The Doctor reaches the power source - the Eye of Harmony, or room with an exploding star in the sky - and one of the guys' Alien-like sensors identifies Clara as 'Lancashire. Sass'.  Now it gets even more confusing if that's possible. Monsters attack, they get killed by being pushed off the walkway, but then one of them is also identified as 'Lancashire. Sass' and Clara realises it's her. Another is the Doctor (with hand over its face) and a conjoined duo are two of the black guys ... something to do with leaking time and this is their future perhaps? The brothers turn into the conjoined duo after they kill them, and the Doctor and Clara escape.

So the Doctor and Clara head to the Engine Room, which seems to be outside by a crevasse ... except it's not, it's just an illusion. But they spend some time with Clara wondering who the Doctor is as she saw his real name in that book ... so they jump and end up in a void where time seems to have stopped ... the engine is exploding, but the TARDIS has stopped time to prevent it. Or something?  But Clara has a backwards 'Big Friendly Button' written on her hand from when she picked up the unexplained remote thing at the start ... so the Doctor writes 'Big Friendly Button' on the remote he has, and uses a very convenient time rift in the engine room to throw it back in time into the TARDIS at the start of the story ... and this time the Doctor grabs it and pushes the button to stop everything from happening in the first place.

Yes ... it's a great big effing reset button. The most obvious and derided McGuffin of them all in Time Travel stories. I just don't know how the production team had the gall to use it!

So the TARDIS is not destroyed, Clara does not find out the Doctor's name as written in The Book of the Time War (and who wrote that book anyway - I thought the Time War destroyed everything!) And the black guys stop making fun of their brother and pretending that he's an android.

It says everything about this story that I have no idea what their names are. One is called Tricky - he's the not-an-android one - but the other two? No idea. And actually I don't care.

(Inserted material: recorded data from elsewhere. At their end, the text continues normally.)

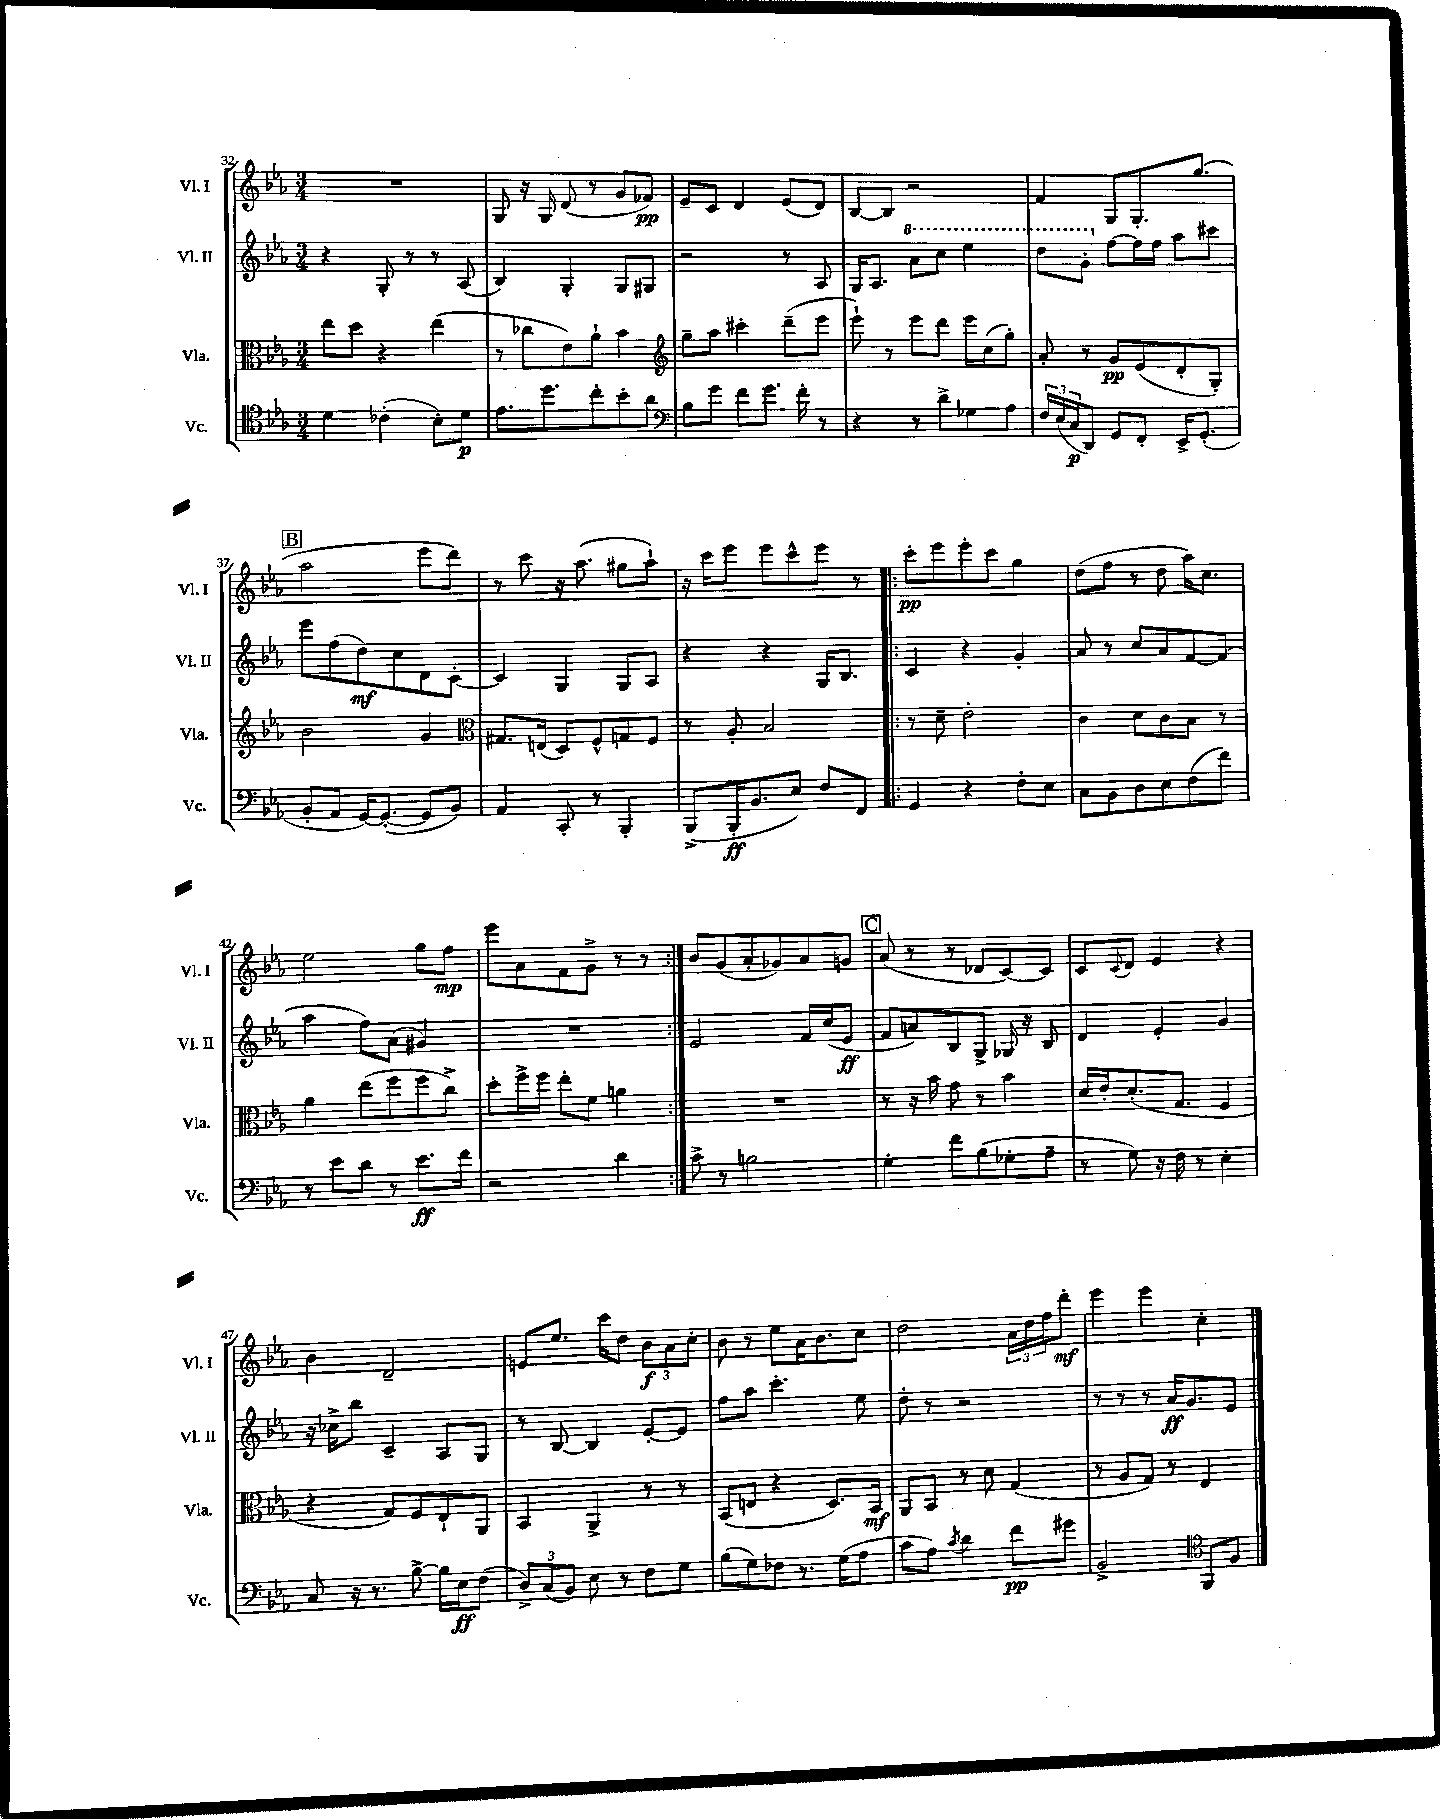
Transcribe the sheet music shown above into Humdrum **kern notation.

**kern	**kern	**kern	**kern
*staff4	*staff3	*staff2	*staff1
*clefC4	*clefC3	*clefG2	*clefG2
*k[b-e-a-]	*k[b-e-a-]	*k[b-e-a-]	*k[b-e-a-]
*M3/4	*M3/4	*M3/4	*M3/4
4d	8ee-	4r	2.r
.	8dd	.	.
(4c-'	4r	8G'	.
.	.	8r	.
8B-')	(4ee-	8r	.
8d	.	(8A-	.
=	=	=	=
8.e-	8r	4B-)	8G
.	8cc-	.	16r
8.dd	.	.	16G
.	8e-)	4G'	(8d
8cc'	8a-`	.	8r
8b-'	4b-	8G	8g
8a-	.	8G#	8f-)
=	=	=	=
*clefF4	*clefG2	*	*
8B-	8gg~	2r	8e-~
8g	8aa-	.	8c
8f	4ccc#'	.	4d
8.g	.	.	.
.	(8ddd~	8r	(8e-
16f'	.	.	.
8r	8eee-	8A-	8d)
=	=	=	=
4r	8eee-`)	16G	[8B-
.	.	8.A-	.
.	8r	.	8B-]
8r	8eee-	8aa-	2r
8d^	8ddd	8ccc	.
8G-	16eee-	4eee-	.
.	(16cc	.	.
8A-	8gg')	.	.
=	=	=	=
24F	8a-'	8ddd	4f
(24E-	.	.	.
24C	.	.	.
8DD)	8r	8gg'	.
8GG	8g	[8ff	8G
8FF'	(8e-	16ff]	8.G'
.	.	16ff	.
16EE-^	8d'	8aa-	.
(8.GG'	.	.	(8.gg
.	8G')	8ccc#	.
=	=	=	=
8BB-'	2b-	8eee-	2aa-
8AA-	.	(8ff	.
[16GG)	.	8dd)	.
(8.GG'_	.	.	.
.	.	8cc	.
8GG]	4g	8d	8eee-
8BB-)	.	[8c'	8ddd)
=	=	=	=
*	*clefC3	*	*
4AA-	8.G#	4c]	8r
.	.	.	8ccc
.	(16E	.	.
8CC'	8D)	4G	16r
.	.	.	(8.aa-
8r	8F^^	.	.
4BBB-'	8G	8G	8gg#
.	8F	8A-	8aa-`)
=	=	=	=
(8BBB-^	8r	4r	16r
.	.	.	16ccc
16BBB-'	8A-'	.	8eee-
8.BB-	.	.	.
.	2B-	4r	8eee-
8E-)	.	.	8ccc^^
8F	.	16G	8eee-
.	.	8.B-	.
8FF	.	.	8r
=!|:	=!|:	=!|:	=!|:
4GG	8r	4c	8ccc'
.	8d~	.	8eee-
4r	2e-'	4r	8eee-'
.	.	.	8ccc
8F'	.	4g'	4gg
8E-	.	.	.
=	=	=	=
8C	4c	8a-	(8dd
8BB-	.	8r	8ff
8D	8d	8cc	8r
8E-	8c	8a-	8dd
(8F	8B-	[8f	16aa-)
.	.	.	8.cc
8f)	8r	(8f]	.
=	=	=	=
8r	4a-	4aa-	2ee-
8e-	.	.	.
8d	(8ee-	8ff)	.
8r	8ff	(8a-	.
8.e-	8ff	4g#)	8gg
.	8cc^)	.	8ff
16f	.	.	.
=	=	=	=
2r	8dd'	2.r	8eee-
.	16ff^	.	8a-
.	16ff	.	.
.	8ee-'	.	8f
.	8f	.	8g^
4d	4a	.	8r
.	.	.	8r
=:|!	=:|!	=:|!	=:|!
8c^	2.r	2e-	8b-
8r	.	.	(8g
2B	.	.	8a-'
.	.	.	8g-)
.	.	16f	8a-
.	.	(16cc	.
.	.	8e-	8g
=	=	=	=
4G'	8r	8f	(8a-
.	16r	8a)	8r
.	16b-	.	.
8f	8g	8B-	8r
(8B-	8r	8G^	8d-
8G-'	4b-	16G-	[8c)
.	.	16r	.
8A-~	.	8B-	8c]
=	=	=	=
8r	16d	4d	8c
.	16e-'	.	.
.	.	.	8qqc
8G)	(8.d'	.	8d
16r	.	4e-'	4e-
16F	8.G	.	.
8r	.	.	.
4E-'	4F	4g	4r
=	=	=	=
8C	4r	16r	4b-
.	.	16cc-^	.
16r	.	8bb-	.
8.r	.	.	.
.	8G)	4c~	2d~
[8B-^	8F	.	.
16B-]	8E-`	8A-	.
16E-	.	.	.
(8F	8AA-	8G	.
=	=	=	=
12D^)	4BB-	8r	8e
(12C	.	.	.
.	.	[8B-	8.ee-
12BB-)	.	.	.
8E-	4AA-^	4B-]	.
.	.	.	16ccc
8r	.	.	8dd
8F	8r	[8e-'	12b-
.	.	.	12a-
8G	8r	8e-]	.
.	.	.	12cc'
=	=	=	=
(8B-	(8BB-	8ff	8b-
8G)	8E	8aa-	8r
8F-	4r	4.ccc'	8ee-
8.r	.	.	16a-
.	.	.	8.b-
.	8.D)	.	.
(16G	.	.	.
8A-	.	8ee-	8cc
.	16BB-	.	.
=	=	=	=
8c	8AA-	8dd'	2dd
8A-)	8BB-	8r	.
8qc	.	.	.
4d	8r	2r	.
.	8d	.	.
8f	(4G	.	24a-
.	.	.	24dd
.	.	.	24ff
8g#	.	.	8ddd'
=	=	=	=
2BB-^	8r	8r	4eee-
.	8A-	8r	.
.	8G)	8r	4eee-
.	8r	16a-	.
.	.	8.g	.
*clefC4	*	*	*
8FF	4E-	.	4cc'
8F	.	8e-	.
==	==	==	==
*-	*-	*-	*-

Frankly, this is rubbish. It's boring to watch, and even the CGI can't save the tedious nonsensical plot, the running about, monsters which are there for no reason, lack of coherence in every aspect of the storytelling, and hanging threads and ideas which are not developed.  It's as though they just threw everything they had into a story about going to the heart of the TARDIS, with no awareness of how or why that might be at all interesting to the viewer.

Way back in the day, we had a TARDIS tale called 'Inside the Spaceship' and it was actually the third transmitted story. This two-parter is superior in almost every way, delivering psychological tension and drama instead of empty visuals. Even in 'The Deadly Assassin' we had ideas and concepts of being within a pan-dimensional matrix which were better thought through and executed than this mess.

Really, it needed to be rewritten from top to bottom, starting with what the point of it all actually is. There's no message, no theme, it's just a runaround. We don't even discover anything about the TARDIS. Another series I'm reminded of is the 'Inside the Robot' episode of Lost in Space, where the Robot is made giant-size and Will and Doctor Smith have to get inside it to save it ... even that, hokey and sixties kitsch as it was, is better than this.

I keep coming back to this same point ... Doctor Who works when it's not about Doctor Who. It is best when presenting adventures in time and space. With horror. And monsters. And plots. And characters you care about. The moment you start worrying about the mechanics of the series, and start to make it be about its own mythology, or about the Doctor, then it all falls apart. This is what has ruined so many other series, making them steadily more impenetrable to a general viewer so that people just turn off or over. I don't want that to happen to Doctor Who. Ever.

It's such a shame that after two cracking episodes, that this has to come along and let the side down so badly. Such a shame.